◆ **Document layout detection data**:
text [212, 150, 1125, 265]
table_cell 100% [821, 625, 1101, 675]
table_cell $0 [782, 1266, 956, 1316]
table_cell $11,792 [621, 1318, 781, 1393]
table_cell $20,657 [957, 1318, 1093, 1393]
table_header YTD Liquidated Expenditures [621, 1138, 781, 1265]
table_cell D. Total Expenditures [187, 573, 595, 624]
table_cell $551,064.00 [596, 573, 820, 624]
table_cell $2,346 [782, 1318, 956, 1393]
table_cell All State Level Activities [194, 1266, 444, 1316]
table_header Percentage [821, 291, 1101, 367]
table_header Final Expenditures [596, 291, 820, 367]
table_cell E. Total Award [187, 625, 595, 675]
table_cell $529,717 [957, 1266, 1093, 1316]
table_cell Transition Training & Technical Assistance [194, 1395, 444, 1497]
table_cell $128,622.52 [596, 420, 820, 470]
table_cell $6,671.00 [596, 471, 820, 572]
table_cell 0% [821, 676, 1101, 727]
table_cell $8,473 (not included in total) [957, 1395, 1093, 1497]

◆ **Your instructions**:
Once you have read the data above, print all of it again exactly.

◆ **Exercise response**:
text [212, 150, 1125, 265]
table_cell 100% [821, 625, 1101, 675]
table_cell $0 [782, 1266, 956, 1316]
table_cell $11,792 [621, 1318, 781, 1393]
table_cell $20,657 [957, 1318, 1093, 1393]
table_header YTD Liquidated Expenditures [621, 1138, 781, 1265]
table_cell D. Total Expenditures [187, 573, 595, 624]
table_cell $551,064.00 [596, 573, 820, 624]
table_cell $2,346 [782, 1318, 956, 1393]
table_cell All State Level Activities [194, 1266, 444, 1316]
table_header Percentage [821, 291, 1101, 367]
table_header Final Expenditures [596, 291, 820, 367]
table_cell E. Total Award [187, 625, 595, 675]
table_cell $529,717 [957, 1266, 1093, 1316]
table_cell Transition Training & Technical Assistance [194, 1395, 444, 1497]
table_cell $128,622.52 [596, 420, 820, 470]
table_cell $6,671.00 [596, 471, 820, 572]
table_cell 0% [821, 676, 1101, 727]
table_cell $8,473 (not included in total) [957, 1395, 1093, 1497]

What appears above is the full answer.